The pain turns to quick, minor cramps, and I sit the plate on the bedside table and lie all the way back down, flexing and pointing my feet to try to get the blood moving down there and ease them out. Bethea is fart-arsing around getting the place ready for her nephew.
‘How old is your nephew, Bethea?’ I call out as casually as possible.
‘T’be honest, I forget,’ she says with a laugh. I roll my eyes to myself in bed. ‘Last time I saw him he were mebbe about eleven.’ My cock immediately stirs. I pause in my flexing and pointing. ‘S’pose he might be about fourteen?’ she calls.
Don’t walk in now, I think. Don’t walk in and see my reddened face, my beastly tongue hang
ing out.
I wake to the sound of sobbing. The light comes in sharp, with dust motes dancing in its widening trajectory towards the floor. Mavis’ back shakes on the bed two down and across. The woman next to her mouths silent words at the roof, her hands in prayer position.
‘Come on, Crombie,’ Mavis says, then cries a little more. Crombie stays by the door, spread out near the beam of light.
I sit up and experience a head spin. I didn’t eat enough yesterday, after reading my father’s letter. I stand very slowly and walk down the central aisle, touching Mavis on the shoulder but continuing on to the dog.

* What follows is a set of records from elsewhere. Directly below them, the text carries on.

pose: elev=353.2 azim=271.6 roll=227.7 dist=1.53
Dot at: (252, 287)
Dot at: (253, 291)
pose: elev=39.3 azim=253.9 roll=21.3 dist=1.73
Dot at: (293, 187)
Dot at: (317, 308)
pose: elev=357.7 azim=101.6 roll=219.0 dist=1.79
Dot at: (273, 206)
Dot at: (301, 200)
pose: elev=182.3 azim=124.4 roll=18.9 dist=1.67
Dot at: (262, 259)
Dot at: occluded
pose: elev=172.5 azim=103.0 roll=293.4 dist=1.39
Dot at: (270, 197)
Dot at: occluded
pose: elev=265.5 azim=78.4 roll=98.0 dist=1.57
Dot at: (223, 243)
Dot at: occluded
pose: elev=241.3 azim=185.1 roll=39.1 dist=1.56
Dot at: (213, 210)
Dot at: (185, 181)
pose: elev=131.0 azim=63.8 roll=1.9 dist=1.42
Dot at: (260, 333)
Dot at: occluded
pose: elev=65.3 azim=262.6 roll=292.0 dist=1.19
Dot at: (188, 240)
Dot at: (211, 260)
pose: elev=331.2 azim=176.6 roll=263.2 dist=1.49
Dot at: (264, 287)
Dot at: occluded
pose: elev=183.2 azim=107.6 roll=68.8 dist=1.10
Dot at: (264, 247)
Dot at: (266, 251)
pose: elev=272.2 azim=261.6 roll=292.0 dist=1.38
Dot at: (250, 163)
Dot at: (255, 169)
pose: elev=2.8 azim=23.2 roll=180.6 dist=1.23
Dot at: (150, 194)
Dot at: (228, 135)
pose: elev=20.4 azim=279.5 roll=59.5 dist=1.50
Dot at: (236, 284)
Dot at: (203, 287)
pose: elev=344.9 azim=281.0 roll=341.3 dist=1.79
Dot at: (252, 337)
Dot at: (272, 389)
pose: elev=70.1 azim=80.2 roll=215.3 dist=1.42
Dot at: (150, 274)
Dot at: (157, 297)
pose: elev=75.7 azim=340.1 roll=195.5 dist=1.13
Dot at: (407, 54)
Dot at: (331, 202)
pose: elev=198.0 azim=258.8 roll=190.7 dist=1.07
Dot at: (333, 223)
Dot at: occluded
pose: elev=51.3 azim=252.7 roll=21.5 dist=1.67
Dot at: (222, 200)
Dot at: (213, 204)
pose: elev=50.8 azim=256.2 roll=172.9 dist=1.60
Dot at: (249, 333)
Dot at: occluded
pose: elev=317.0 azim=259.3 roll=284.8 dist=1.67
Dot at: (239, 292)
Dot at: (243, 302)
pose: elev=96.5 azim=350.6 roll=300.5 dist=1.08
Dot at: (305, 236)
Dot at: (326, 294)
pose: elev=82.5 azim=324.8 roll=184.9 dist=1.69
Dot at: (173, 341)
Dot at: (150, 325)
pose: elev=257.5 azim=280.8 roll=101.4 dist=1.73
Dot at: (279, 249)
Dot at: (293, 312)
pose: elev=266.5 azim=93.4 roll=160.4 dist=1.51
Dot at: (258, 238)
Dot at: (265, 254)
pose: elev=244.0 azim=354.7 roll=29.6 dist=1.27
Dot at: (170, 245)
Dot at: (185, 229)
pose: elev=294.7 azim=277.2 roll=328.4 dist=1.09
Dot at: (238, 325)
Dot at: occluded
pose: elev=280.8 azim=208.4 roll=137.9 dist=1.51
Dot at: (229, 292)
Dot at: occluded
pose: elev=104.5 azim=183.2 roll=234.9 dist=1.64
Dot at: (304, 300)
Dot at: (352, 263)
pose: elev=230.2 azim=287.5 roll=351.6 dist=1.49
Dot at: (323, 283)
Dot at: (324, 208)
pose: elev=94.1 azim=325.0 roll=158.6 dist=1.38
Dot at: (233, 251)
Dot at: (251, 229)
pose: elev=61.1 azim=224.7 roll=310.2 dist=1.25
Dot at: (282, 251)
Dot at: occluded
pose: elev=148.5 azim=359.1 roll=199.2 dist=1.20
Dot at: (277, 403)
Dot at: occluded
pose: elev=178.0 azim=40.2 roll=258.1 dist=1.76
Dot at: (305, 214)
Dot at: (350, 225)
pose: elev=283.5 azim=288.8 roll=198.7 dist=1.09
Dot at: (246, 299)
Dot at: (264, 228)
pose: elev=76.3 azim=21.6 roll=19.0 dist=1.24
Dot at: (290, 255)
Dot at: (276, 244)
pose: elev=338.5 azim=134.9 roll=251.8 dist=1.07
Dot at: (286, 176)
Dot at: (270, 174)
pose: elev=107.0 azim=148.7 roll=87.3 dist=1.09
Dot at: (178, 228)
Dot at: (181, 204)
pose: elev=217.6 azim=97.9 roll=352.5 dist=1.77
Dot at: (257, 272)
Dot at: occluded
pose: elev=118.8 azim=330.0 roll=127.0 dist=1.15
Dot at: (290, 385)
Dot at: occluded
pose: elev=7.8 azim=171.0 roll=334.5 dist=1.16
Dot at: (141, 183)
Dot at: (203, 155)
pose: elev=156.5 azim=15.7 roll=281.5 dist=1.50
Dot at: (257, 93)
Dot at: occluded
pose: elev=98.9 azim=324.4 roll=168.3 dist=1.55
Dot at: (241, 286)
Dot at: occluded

I crouch. Crombie raises his head slowly, the red and yellow hairs around his lips wet with spittle. ‘What’s the matter, boy?’ He rests his head back on his front paws with a whimper.
‘Something’s wrong,’ says Mavis.
‘Shuddup,’ another woman yells, pulling a pillow over her ears.
Did Mavis know, like this, when something was wrong with her children?
I gently push the dog back so he is lying down with his tummy exposed. His teeth go for my hand and I wrench it back, though it was just a nip. His belly is extended. He has eaten something he shouldn’t have.
Mavis continues to cry, and I shush her gently. ‘It’ll be all right, Mavis.’
The attendant stands silently watching by the door. I don’t know this one; she seems to be new. She is young, as young as I am.
‘Do you know how I can find out what he’s eaten?’ I ask her.
She shrugs. If I raise my voice, I may be deemed hysterical; I may risk being moved away from the animals, away from Mavis. I pet Crombie on the head and go over to Mavis. I sit on her bed and put an arm around her. The rest of the ward is awake now, too, looking at the dog, looking at us.
‘We’ll have to wait for breakfast,’ I say to Mavis. ‘Then we can ask for Crombie to be taken care of.’